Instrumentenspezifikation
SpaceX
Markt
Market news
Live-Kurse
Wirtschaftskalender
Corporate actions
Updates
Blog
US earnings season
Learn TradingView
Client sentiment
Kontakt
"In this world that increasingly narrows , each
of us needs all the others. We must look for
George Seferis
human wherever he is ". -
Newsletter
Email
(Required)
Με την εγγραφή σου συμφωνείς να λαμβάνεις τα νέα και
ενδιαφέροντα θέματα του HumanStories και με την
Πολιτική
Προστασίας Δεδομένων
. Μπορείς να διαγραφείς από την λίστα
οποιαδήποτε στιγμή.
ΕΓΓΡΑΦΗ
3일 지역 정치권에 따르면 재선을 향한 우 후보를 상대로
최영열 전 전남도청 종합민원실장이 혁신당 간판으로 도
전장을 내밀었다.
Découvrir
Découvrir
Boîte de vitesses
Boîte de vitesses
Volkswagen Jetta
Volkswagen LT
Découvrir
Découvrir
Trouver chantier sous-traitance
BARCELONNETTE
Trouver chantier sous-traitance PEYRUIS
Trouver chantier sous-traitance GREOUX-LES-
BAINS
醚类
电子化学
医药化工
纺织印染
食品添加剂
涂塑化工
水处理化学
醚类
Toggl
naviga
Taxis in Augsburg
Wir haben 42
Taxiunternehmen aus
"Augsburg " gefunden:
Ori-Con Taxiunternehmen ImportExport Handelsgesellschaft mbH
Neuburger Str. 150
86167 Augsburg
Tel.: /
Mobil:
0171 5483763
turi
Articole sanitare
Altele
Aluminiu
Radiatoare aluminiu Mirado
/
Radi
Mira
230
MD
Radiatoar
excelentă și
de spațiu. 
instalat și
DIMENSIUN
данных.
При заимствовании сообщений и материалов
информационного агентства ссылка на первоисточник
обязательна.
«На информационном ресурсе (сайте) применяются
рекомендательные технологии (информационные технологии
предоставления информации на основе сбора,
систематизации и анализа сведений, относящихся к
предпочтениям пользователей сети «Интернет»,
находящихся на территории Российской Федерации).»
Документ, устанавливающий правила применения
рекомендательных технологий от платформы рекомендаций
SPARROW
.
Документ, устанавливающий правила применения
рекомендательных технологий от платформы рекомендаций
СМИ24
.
────────────────
> _What needs to be done_:
Give the lines from all of the records above as a numbered list, leaving out any blank lines.

> _Solved problem_:
1. Instrumentenspezifikation
2. SpaceX
3. Markt
4. Market news
5. Live-Kurse
6. Wirtschaftskalender
7. Corporate actions
8. Updates
9. Blog
10. US earnings season
11. Learn TradingView
12. Client sentiment
13. Kontakt
14. "In this world that increasingly narrows , each
15. of us needs all the others. We must look for
16. George Seferis
17. human wherever he is ". -
18. Newsletter
19. Email
20. (Required)
21. Με την εγγραφή σου συμφωνείς να λαμβάνεις τα νέα και
22. ενδιαφέροντα θέματα του HumanStories και με την
23. Πολιτική
24. Προστασίας Δεδομένων
25. . Μπορείς να διαγραφείς από την λίστα
26. οποιαδήποτε στιγμή.
27. ΕΓΓΡΑΦΗ
28. 3일 지역 정치권에 따르면 재선을 향한 우 후보를 상대로
29. 최영열 전 전남도청 종합민원실장이 혁신당 간판으로 도
30. 전장을 내밀었다.
31. Découvrir
32. Découvrir
33. Boîte de vitesses
34. Boîte de vitesses
35. Volkswagen Jetta
36. Volkswagen LT
37. Découvrir
38. Découvrir
39. Trouver chantier sous-traitance
40. BARCELONNETTE
41. Trouver chantier sous-traitance PEYRUIS
42. Trouver chantier sous-traitance GREOUX-LES-
43. BAINS
44. 醚类
45. 电子化学
46. 医药化工
47. 纺织印染
48. 食品添加剂
49. 涂塑化工
50. 水处理化学
51. 醚类
52. Toggl
53. naviga
54. Taxis in Augsburg
55. Wir haben 42
56. Taxiunternehmen aus
57. "Augsburg " gefunden:
58. Ori-Con Taxiunternehmen ImportExport Handelsgesellschaft mbH
59. Neuburger Str. 150
60. 86167 Augsburg
61. Tel.: /
62. Mobil:
63. 0171 5483763
64. turi
65. Articole sanitare
66. Altele
67. Aluminiu
68. Radiatoare aluminiu Mirado
69. /
70. Radi
71. Mira
72. 230
73. MD
74. Radiatoar
75. excelentă și
76. de spațiu. 
77. instalat și
78. DIMENSIUN
79. данных.
80. При заимствовании сообщений и материалов
81. информационного агентства ссылка на первоисточник
82. обязательна.
83. «На информационном ресурсе (сайте) применяются
84. рекомендательные технологии (информационные технологии
85. предоставления информации на основе сбора,
86. систематизации и анализа сведений, относящихся к
87. предпочтениям пользователей сети «Интернет»,
88. находящихся на территории Российской Федерации).»
89. Документ, устанавливающий правила применения
90. рекомендательных технологий от платформы рекомендаций
91. SPARROW
92. .
93. Документ, устанавливающий правила применения
94. рекомендательных технологий от платформы рекомендаций
95. СМИ24
96. .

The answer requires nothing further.